TASK REQUIREMENTS: Copy the lines below word for word, without the pictures.

DATA PROVIDED:
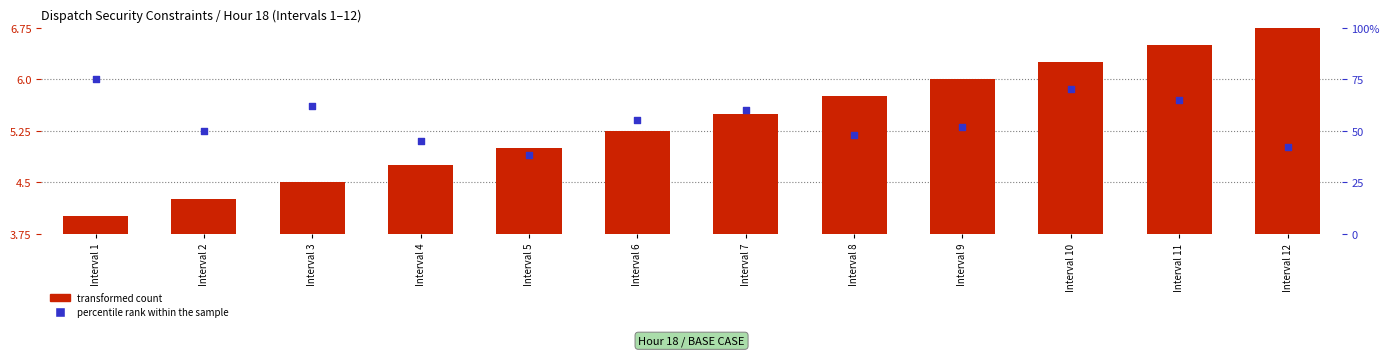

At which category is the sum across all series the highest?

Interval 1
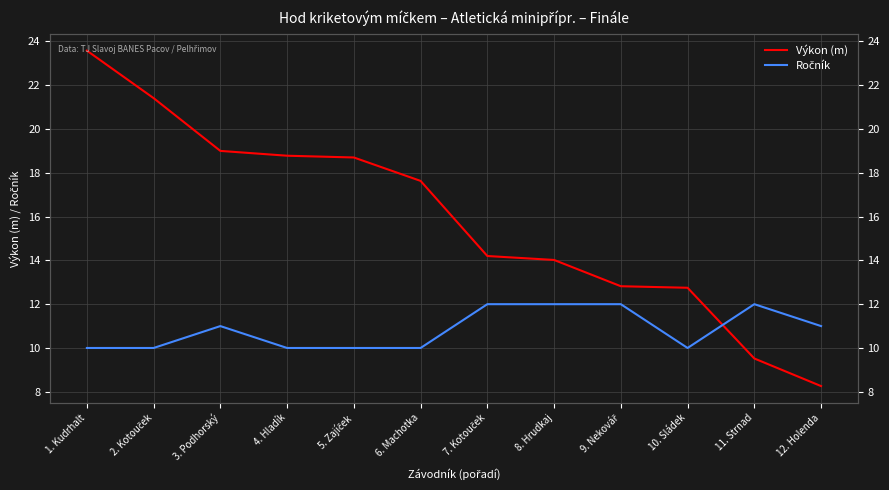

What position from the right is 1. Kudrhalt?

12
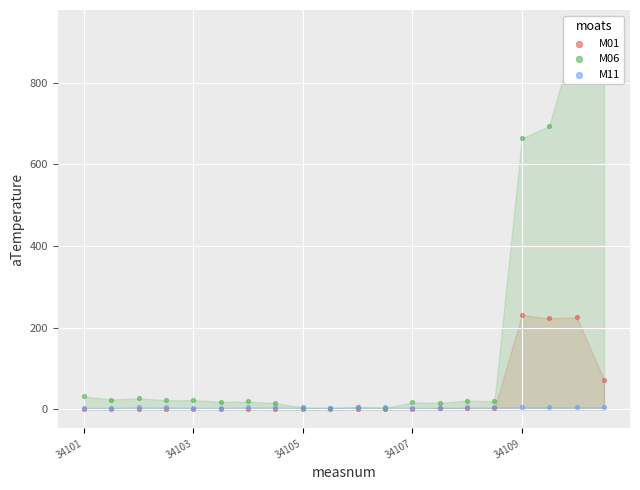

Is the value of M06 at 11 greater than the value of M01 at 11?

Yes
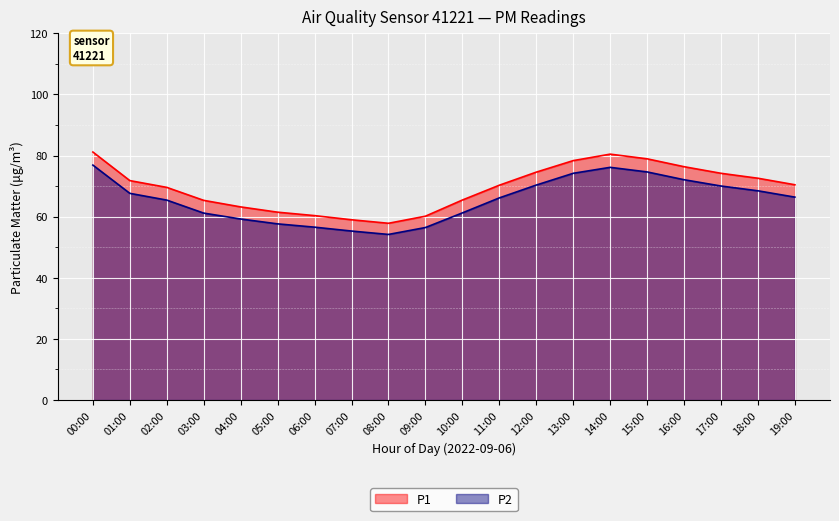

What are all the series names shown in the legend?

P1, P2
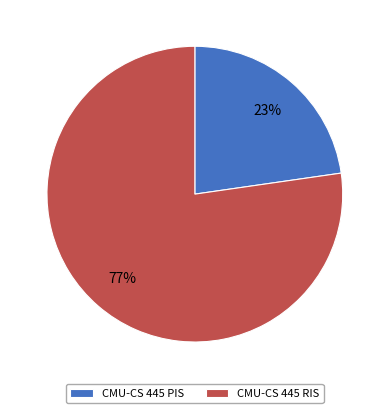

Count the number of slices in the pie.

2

EXERCISE ANSWER:
At which category is the sum across all series the highest?

Interval 1

What position from the right is 1. Kudrhalt?

12

Is the value of M06 at 11 greater than the value of M01 at 11?

Yes

What are all the series names shown in the legend?

P1, P2

Count the number of slices in the pie.

2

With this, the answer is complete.